Donkey work: Equines play crucial role in waste management

A typical donkey cart waste management team.
A typical donkey cart waste management team.

Donkeys and their owners have taken on the responsibility of collecting more than half of the rubbish in a city in Pakistan, with only 40% of the city’s waste collected by the authorities, a study has found.

And this waste collection, in the Jamali Goth neighbourhood of Pakistan’s largest city, Karachi, was the primary source of income for 89% of donkey owners interviewed.

The research was carried out by global animal welfare charity Brooke, identifying the vital link between the welfare of cart donkeys working in waste management and the livelihoods of their owners.

When asked what would happen if their donkey died, 83% said they would have to buy another donkey or, with no other means of earning a living, face starvation.

Waste collection was the primary source of income for 89% of donkey owners interviewed. © Brooke/Freya Dowson

Pakistan has the third largest donkey population in the world, with about 5.8 million working equids in total. Throughout Karachi, donkey carts are abundant; they are used in the transportation of building materials and fresh produce as well as for garbage removal.

Brooke, which has operated in the country since 1991, works with the government, local policy makers, communities and owners to bring positive change to the lives of these animals and the people who depend on them.

Karachi is home to more than 24 million people, who produce 4.9 million tons of waste annually. As with all major cities in Pakistan, the current methods for solid waste management are inadequate, leaving livelihood opportunities for private ‘waste pickers’ who use their donkeys to collect waste from houses and take it to the dump. In fact, Brooke’s study found that only 40% of the city’s waste was collected by the authorities.

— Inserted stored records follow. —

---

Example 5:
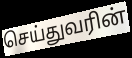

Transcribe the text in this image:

செய்துவரின்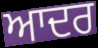
ਆਦਰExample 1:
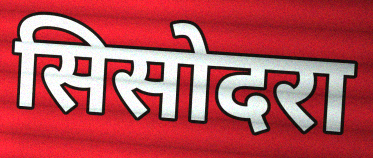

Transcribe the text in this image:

सिसोदरा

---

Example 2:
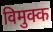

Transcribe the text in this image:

विमुक्क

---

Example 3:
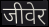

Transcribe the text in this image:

जीवेर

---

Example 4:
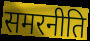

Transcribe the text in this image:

समरनीति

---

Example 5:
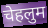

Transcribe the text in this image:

चेहलुम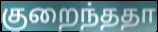
குறைந்ததா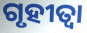
ଗୃହୀତ୍ଵା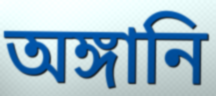
অঙ্গানি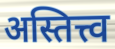
अस्तित्त्व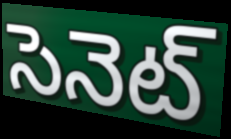
సెనెట్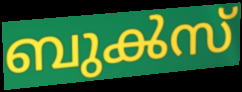
ബുൿസ്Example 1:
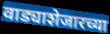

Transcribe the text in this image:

वाड्याशेजारच्या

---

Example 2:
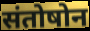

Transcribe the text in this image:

संतोषोन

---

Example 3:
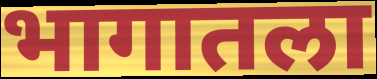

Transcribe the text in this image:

भागातला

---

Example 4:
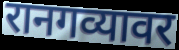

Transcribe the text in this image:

रानगव्यावर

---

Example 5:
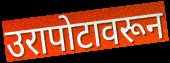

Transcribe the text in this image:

उरापोटावरून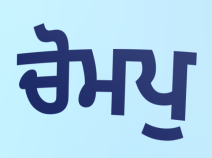
ਚੋਮਪੁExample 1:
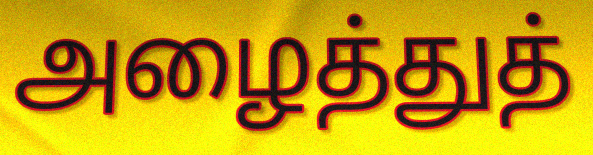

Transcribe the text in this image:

அழைத்துத்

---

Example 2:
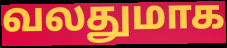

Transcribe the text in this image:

வலதுமாக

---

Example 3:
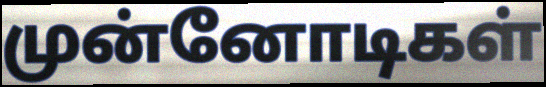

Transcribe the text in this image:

முன்னோடிகள்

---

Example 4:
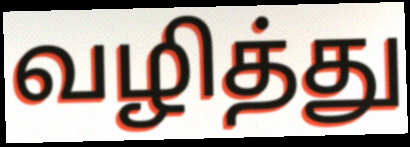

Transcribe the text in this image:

வழித்து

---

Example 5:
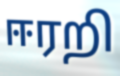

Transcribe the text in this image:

ஈரறி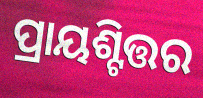
ପ୍ରାୟଶ୍ଟିତ୍ତର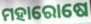
ମହାରୋଷେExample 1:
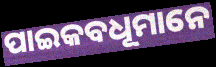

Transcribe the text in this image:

ପାଇକବଧୂମାନେ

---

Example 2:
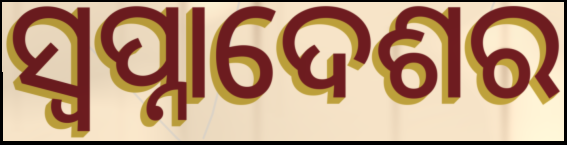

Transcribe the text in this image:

ସ୍ଵପ୍ନାଦେଶର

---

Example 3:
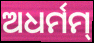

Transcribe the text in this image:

ଅଧର୍ମମ୍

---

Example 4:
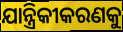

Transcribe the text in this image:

ଯାନ୍ତ୍ରିକୀକରଣକୁ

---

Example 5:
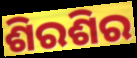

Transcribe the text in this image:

ଶିରଶିରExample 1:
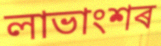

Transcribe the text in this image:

লাভাংশৰ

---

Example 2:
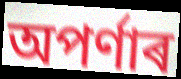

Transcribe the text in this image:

অপৰ্ণাৰ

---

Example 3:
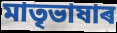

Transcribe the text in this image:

মাতৃভাষাৰ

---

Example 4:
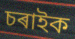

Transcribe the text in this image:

চৰাইক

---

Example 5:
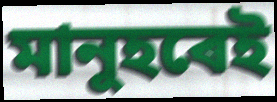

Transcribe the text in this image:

মানুহৰেইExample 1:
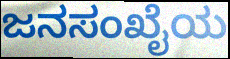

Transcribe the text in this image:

ಜನಸಂಖೈಯ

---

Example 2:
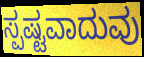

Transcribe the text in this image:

ಸ್ಪಷ್ಟವಾದುವು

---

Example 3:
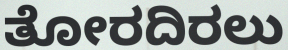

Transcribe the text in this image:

ತೋರದಿರಲು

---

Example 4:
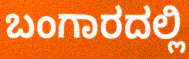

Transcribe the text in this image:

ಬಂಗಾರದಲ್ಲಿ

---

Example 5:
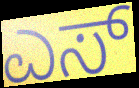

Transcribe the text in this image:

ಎಸ್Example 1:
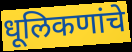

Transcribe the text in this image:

धूलिकणांचे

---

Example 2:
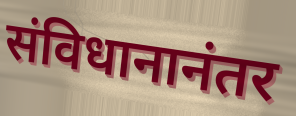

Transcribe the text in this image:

संविधानानंतर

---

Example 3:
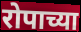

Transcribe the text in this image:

रोपाच्या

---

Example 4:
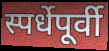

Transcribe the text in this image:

स्पर्धेपूर्वी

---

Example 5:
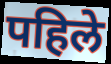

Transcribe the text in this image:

पहिलेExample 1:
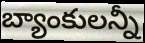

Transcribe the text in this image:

బ్యాంకులన్నీ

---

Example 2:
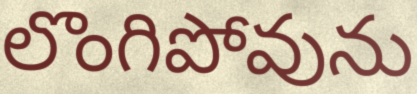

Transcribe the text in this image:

లొంగిపోవును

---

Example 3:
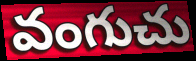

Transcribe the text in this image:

వంగుచు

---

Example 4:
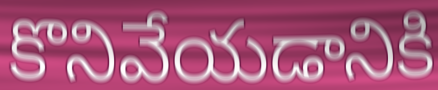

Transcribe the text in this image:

కొనివేయడానికి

Donkeys used by waste pickers often had health and welfare problems. Brooke/Freya Dowson
Donkeys used by waste pickers often had health and welfare problems. © Brooke/Freya Dowson

The study found that the average income for such waste pickers was 7000 rupees (£78) per month. Community members who were interviewed believed that if cart donkeys stopped collecting waste there would be a large build-up, demonstrating the community’s reliance on the donkeys and their owners to carry out this vital work.

This heavy reliance has an impact on the welfare of animals carrying out the work. After assessing more than 200 donkeys, the research team identified health and welfare problems including eye infections, lesions, muzzle mutilations (78.4%), lameness and low body condition scores. Some 66.7% of donkeys had superficial knee lesions.

The welfare of humans was compromised too, with many owners facing problems relating to the physically demanding nature of the job and low wages.

Besides the need to improve waste management systems, the study demonstrated the need for improved policy surrounding the welfare of both animals and owners. On April 3, Brooke Pakistan launched a policy brief at an event attended by government ministries, INGOs and civil society. Going forward, Brooke will work with policy makers to push for new laws ensuring OIE standards for livestock, better health and safety training for those collecting waste, and better access to clean water, health, sanitation and education services for all involved.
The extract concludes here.